Seit mehr als zwei Monaten führt Putin Krieg in der Ukraine. Große Erfolgsmeldungen können ihm seine Streitkräfte aber bislang nicht präsentieren. Das US-Verteidigungsministerium hält es für möglich, dass der Kremlchef noch weiter eskaliert - etwa durch den Einsatz von Chemiewaffen.

US-Verteidigungsminister Lloyd Austin hält eine weitere Eskalation des russischen Angriffskriegs gegen die Ukraine für denkbar. Es gebe mehrere Dinge, die der russische Präsident Wladimir Putin zur Eskalation tun könne, sagte Austin bei einer Anhörung im US-Senat auf eine entsprechende Frage. Dazu gehöre beispielsweise eine größere Cyber-Attacke oder der Einsatz von chemischen oder biologischen Waffen. Und schon jetzt sei Putins Vorgehen - mit Angriffen auf die Zivilbevölkerung, der Zerstörung von Städten und Dörfern und wahllosen Attacken - eine Eskalation.

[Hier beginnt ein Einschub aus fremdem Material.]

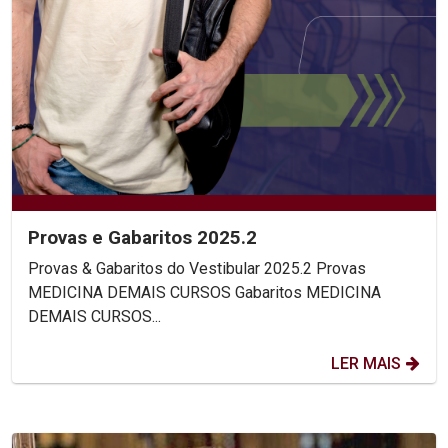
Provas e Gabaritos 2025.2
Provas & Gabaritos do Vestibular 2025.2 Provas
MEDICINA DEMAIS CURSOS Gabaritos MEDICINA
DEMAIS CURSOS...
LER MAIS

Austin betonte zugleich mit Blick auf den Kremlchef: "Er kann diesen Krieg heute beenden." Putin habe diesen Krieg gewählt und könne jederzeit entscheiden, die Kämpfe einzustellen und seine Streitkräfte aus der Ukraine abzuziehen. "Dies ist die Entscheidung eines einzelnen Mannes."

Auf die Frage, ob im Fall einer weiteren Eskalation durch Russland doch ein Einsatz von US-Soldaten denkbar wäre, sagte Austin: "Das ist eine politische Entscheidung, die mein Chef zu treffen hat." US-Präsident Joe Biden hat bislang kategorisch ausgeschlossen, amerikanische Soldaten in die Ukraine zu schicken, um eine direkte militärische Konfrontation der USA mit Russland zu vermeiden. Die USA unterstützen die Ukraine stattdessen im großen Stil mit Waffenlieferungen und wirtschaftlicher Hilfe im Krieg gegen Russland.

Russland hat die Ukraine am 24. Februar angegriffen. Nachdem das russische Militär zunächst von Norden, Süden und Osten in das Nachbarland einmarschierte, haben sich Moskaus Truppen vor Kiew später zurückgezogen, um die Angriffe im Osten zu verstärken. Ein russischer Befehlshaber nannte vor zwei Wochen die Kontrolle über den Donbass sowie die gesamte Südukraine als Kriegsziel des Kreml.

(Dieser Artikel wurde am Dienstag, 03. Mai 2022 erstmals veröffentlicht.)